TORONTO, ONTARIO – September 18, 2017 – Manitou Gold Inc. (TSXV: MTU) (the “Company” or “Manitou”) announces that it has signed a binding agreement to acquire (the “Acquisition”) four contiguous parcels of land totaling approximately 160 acres of patented surface and mining rights located in Jacobson Township within the Sault Ste. Marie Mining Division (the “Property”).  The Property lies on the Goudreau–Lochalsh deformation zone, which hosts Richmont Mines‘ Island Gold Mine, and lies 2 km east of the past producing Edwards and Cline Mines.  The patents covering the Property date back to the 1930s and have seen little or no modern mineral exploration.

The Property is being acquired in consideration of: (i) the issuance of 200,000 common shares of Manitou, (ii) a cash payment to the vendor in the amount of $60,000 and (iii) the issuance to the vendor of a net smelter royalty of 1% on production generated on the Property (which may be purchased by Manitou at any time for a cash payment to the vendor in the amount of $1,000,000).  The Acquisition remains subject to standard closing conditions, including a satisfactory title review by Manitou.

“This acquisition gives us an initial foothold in the evolving Goudreau Gold Belt, which is an area that has increasingly been attracting the attention of mid-tier gold producers” stated Richard Murphy, CEO of Manitou. “I look forward to our initiation of exploration work on the Property, which will commence this fall”

News release map

The Company also announces that the preparation of the draft closure plan in support of future work at its 100% owned Kenwest Property is progressing well.  It is anticipated that the draft closure plan will be submitted to the Ministry of Northern Development and Mines in the coming weeks.  The Company plans to be in a position to commence advanced exploration at Kenwest in 2018.  Currently, plans are being reviewed to initiate an interim exploration program designed to provide technical inputs for the bulk sample design, in addition to testing new geologic targets on the Kenwest #2 Shear zone.

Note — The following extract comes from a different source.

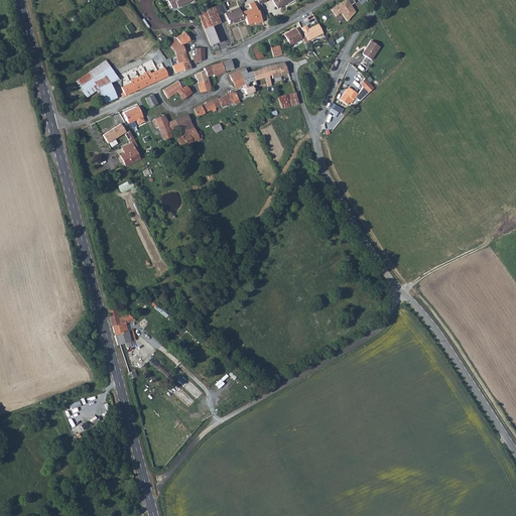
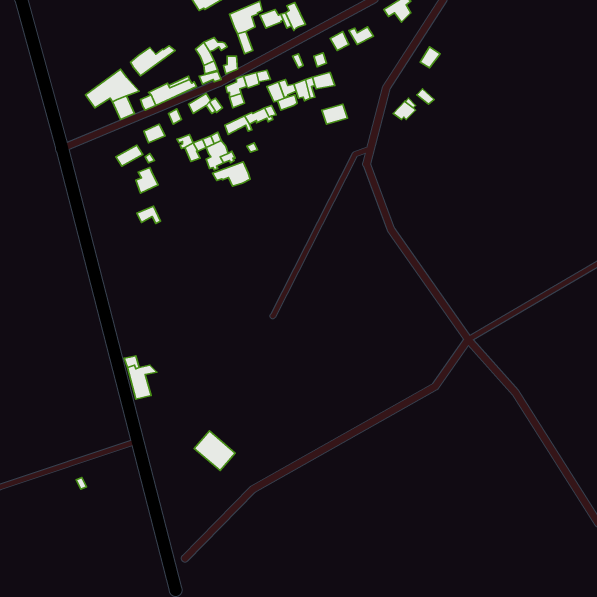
building: none -> [130,46,175,76]
building: none -> [213,162,250,186]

Manitou also announces that it has closed the second and final tranche (the “Second Tranche”) of its previously announced private placement (the “Offering”), raising additional gross proceeds of $42,500.  In connection with the completion of the Second Tranche, the Company issued 500,000 units (“Units”) at a price of $0.085 per Unit.  Each Unit consists of one common share of Manitou and one half of one common share purchase warrant, with each whole warrant entitling the holder thereof to acquire one additional common share of Manitou at an exercise price of $0.13 per share for a period of 24 months from the date of issuance thereof.  All of the securities issued and issuable in the Second Tranche are subject to a statutory hold period expiring on January 19, 2018.

In total, the Company issued an aggregate of 7,559,000 Units pursuant to the Offering, raising total gross proceeds of $642,515.  No finder’s fees were paid in conjunction with the Offering.  Proceeds from the Offering will be used to advance the Company’s Ontario projects and for general working capital purposes.   

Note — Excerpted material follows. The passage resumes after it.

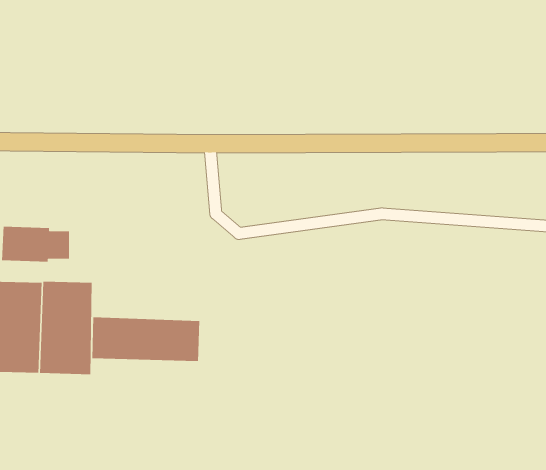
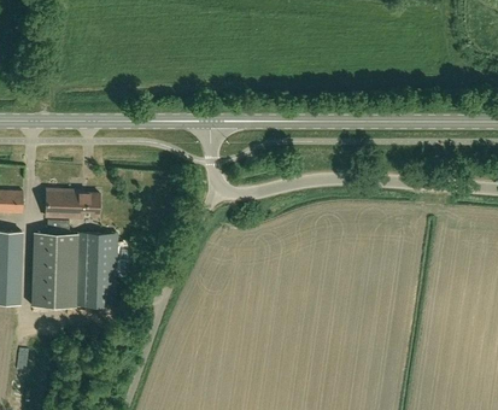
building: [91,316,200,362] -> none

The Offering and the Acquisition each remain subject to the receipt of all applicable regulatory approvals.

For further information on Manitou Gold Inc., contact:

Richard Murphy, CEO
Telephone: 1 (705) 698-1962

Pat Dubreuil, President
Telephone: 1 (705) 626-0666
Email: info@manitougold.com

Neither TSX Venture Exchange nor its Regulation Services Provider (as that term is defined in policies of the TSX Venture Exchange) accepts responsibility for the adequacy or accuracy of this release.

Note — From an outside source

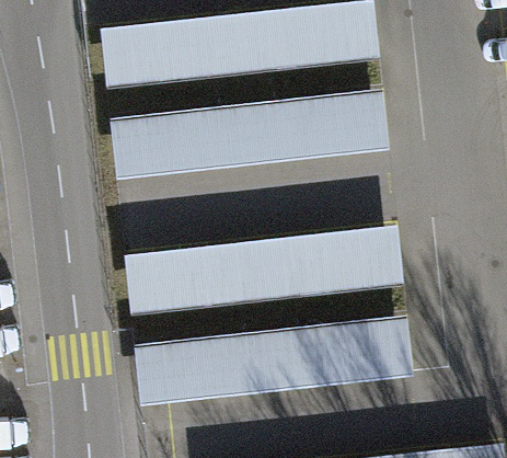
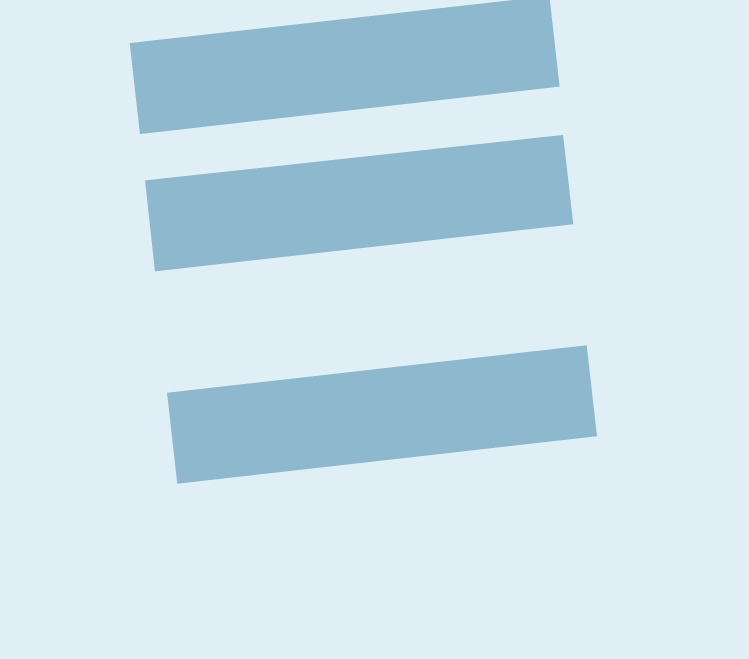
building: [135,317,413,405] -> none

Forward Looking Statements – Certain information set forth in this news release may contain forward-looking statements that involve substantial known and unknown risks and uncertainties. These forward-looking statements are subject to numerous risks and uncertainties, certain of which are beyond the control of Manitou, including, but not limited to the receipt of applicable regulatory approvals. Readers are cautioned that the assumptions used in the preparation of such information, although considered reasonable at the time of preparation, may prove to be imprecise and, as such, undue reliance should not be placed on forward-looking statements.